Depuis quelque temps je voulais relire les anciens Stephen King. Il faut dire que, pour certains, je les ai lus il y a plus de vingt ans. Je comptais commencer par Shining, à cause de la sortie prochaine de sa suite. Mais finalement, c'est Brume qui a ouvert les hostilités. Et j'en suis très content.
Cette critique concerne l'ensemble du recueil ; pour la nouvelle Brume elle-même, voir ici : http://www.senscritique.com/livre/The_mist/critique/7837882
Brume est le troisième recueil de nouvelles de King, après Danse Macabre et Différentes saisons. C'est aussi, à mes yeux, le meilleur.
Bien entendu, comme tous ses recueils (sauf peut-être Différentes saisons, qui est un peu à part), Brume regroupe des textes très hétérogènes, des écrits de jeunesse (L'Image de la Faucheuse est le deuxième texte que King ait vendu à un magazine) ou des récits plus matures. On a tous les formats, depuis Brume qui a plus de 150 pages à deux poèmes (Paranoïa et Pour Owen) qui font trois pages chacun. On a de l'angoisse ou de l'émotion. King fait même une incursion dans la science-fiction (Sables).

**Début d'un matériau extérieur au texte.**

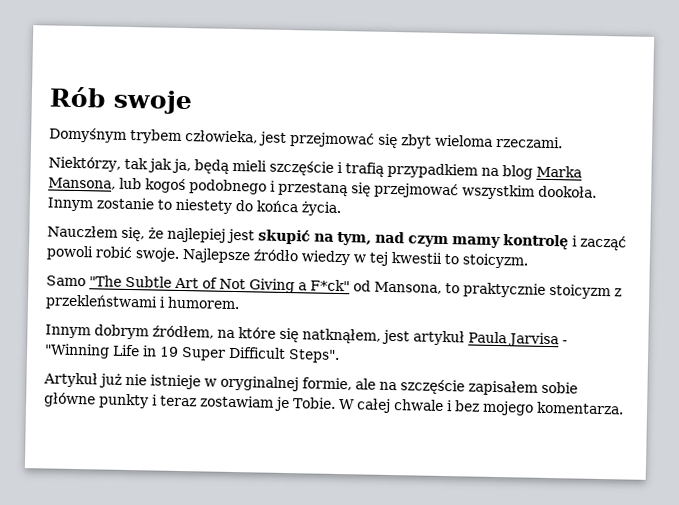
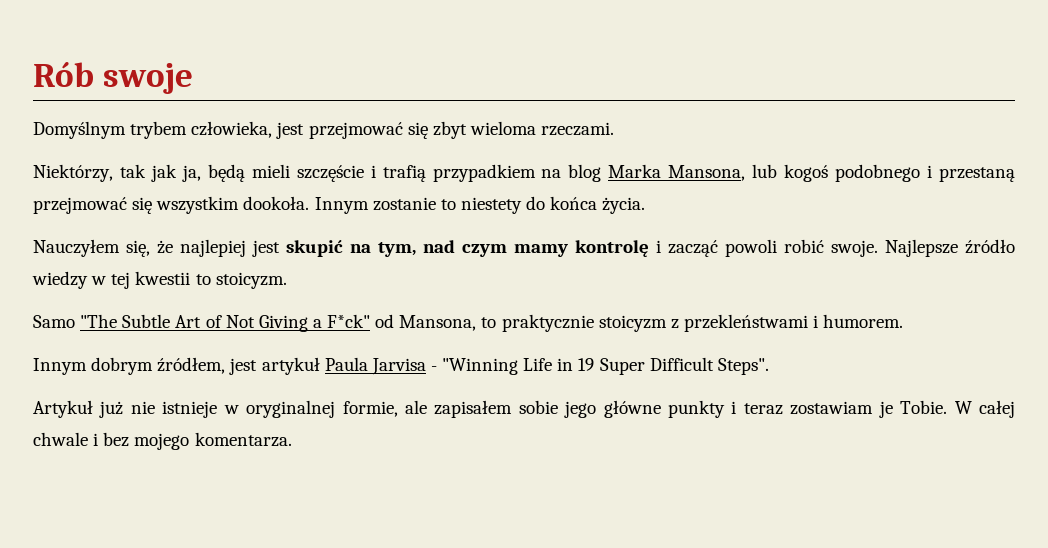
[49,127,127,143] Domyśnym -> [33,121,126,139] Domyślnym
[351,182,459,199] się przejmować -> [33,197,153,214] przejmować się
[47,225,118,238] Nauczłem -> [33,239,120,257] Nauczyłem
[217,327,381,344] na które się natknąłem, -> (226, 365) none
[379,379,465,395] na szczęście -> (427, 407) none
(578, 387) none -> [564,401,597,418] jego

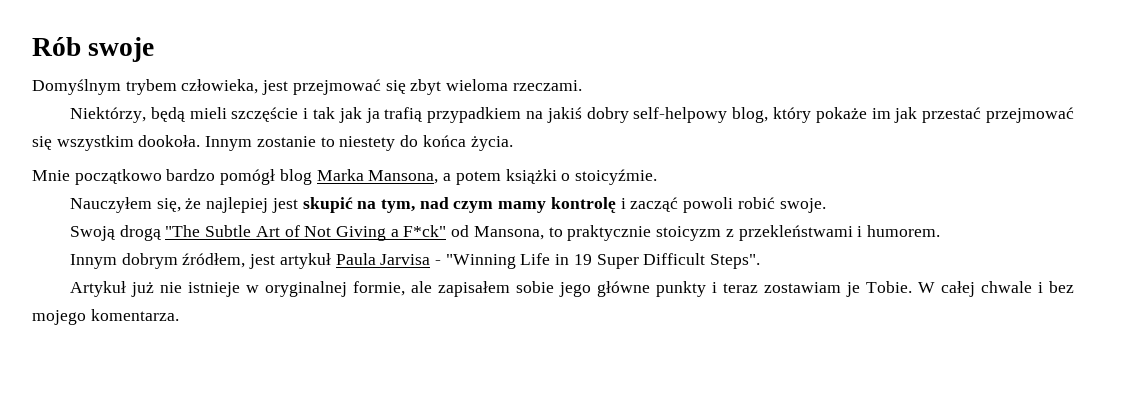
[119,164,201,182] tak jak ja, -> (146, 115) none
[382,164,1016,182] trafią przypadkiem na blog Marka Mansona, lub kogoś podobnego i przestaną -> [312,107,982,123] tak jak ja trafią przypadkiem na jakiś dobry self-helpowy blog, który pokaże im jak przestać
(646, 205) none -> [32,169,657,185] // Mnie początkowo bardzo pomógł blog Marka Mansona, a potem książki o stoicyźmie.
[885,239,1015,257] [32,271,287,289] [33,315,75,328] Najlepsze źródło wiedzy w tej kwestii to stoicyzm. // Samo -> [69,225,161,241] // Swoją drogą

Mais finalement, c'est du Stephen King comme on l'aime. Relativement sobres (il n'y a pas vraiment de scènes d'horreur et, mis à part la nouvelle Brume, il ne cherche pas le spectaculaire), ces textes sont avant tout des plongées dans l'esprit de leurs personnages. C'est-à-dire, bien souvent, une plongée dans la folie. Le thème est très présent dans le recueil, mais ses originies peuvent être diverses : culpabilité, pétage de plomb face à une situation infernale ou... origine inconnue parfois : certains textes constituent de véritables mystères, comme les deux qui concernent le Laitier.
King, comme à son habitude, se plaît surtout à analyser la réaction de personnages ordinaires placés dans une situation extraordinaire. Comment admettre qu'un simple jouet puisse provoquer le mal et semer la mort autour de lui ? Et qu'en plus, il ré-apparaisse constamment, alors qu'on s'en est débarrassé de façon consciencieuse ? Comment réagir quand on entre en possession d'une machine qui peut littéralement changer votre vie ? Que faire lorsqu'on est naufragé au milieu d'un infini désert ? Ou sur quatre planches de bois flottant sur un lac habité par un être maléfique ?
Les nouvelles sont souvent assez longues car King s'enfonce dans l'analyse psychologique avec minutie. De plus, il est très fort pour soigner le cadre et implanter l'ambiance. Je le répète : rien qui sera horrible ici, mais beaucoup d'angoisse et de malaise.
Parmi les détails intéressants, il y a la présence de nombreux enfants. Dans certains textes, ils sont même les personnages principaux (En ce lieu des Tigres, Mémé et, d'un certain côté, Le SInge, L'Excursion ; même Le Camion de l'oncle Otto renvoie parfois à l'enfance du narrateur). On sait que Stephen King parle toujours de lui-même, de ses peurs en particulier. Hors, ces textes ont été écrits quand, étant lui-même papa, il avait peur pour ses enfants. Une peur que l'on retrouve dans de nombreux romans (Shining, ça, Charlie, Cujo, Simetierre ou, pour des ados, Christine et Carrie).
Et King sait magnifiquement bien décrire le monde de l'enfance. Les peurs enfantines, bien sûr. Mais aussi une certaine faculté à accepter le surnaturel d'une façon plus tranquille, plus évidente que les adultes.
Forcément, le niveau diffère selon les nouvelles. MIs à part Brume (qui est un bijou), on a des petites pépites comme Le Raccourci de Mme Todd, L'excursion, Machine Divine à traitement de texte, Le Radeau. Certains textes sont plus classiques mais se lisent avec un grand intérêt, comme Le SInge, L'homme qui refusait de serrer les mains (qui a une ambiance à la Edgar Poe), Nona.
J'ai beaucoup aimé le mystère qui entoure certains textes comme Le Laitier 1 ou La Révolte de Caïn.
Finalement, il n'y a qu'un texte dont je dirais qu'il est en trop, Le Camion de l'oncle Otto, qui n'est pas d'un grand intérêt et est assez mal écrit. Mais l'ensemble du recueil est d'un très bon niveau.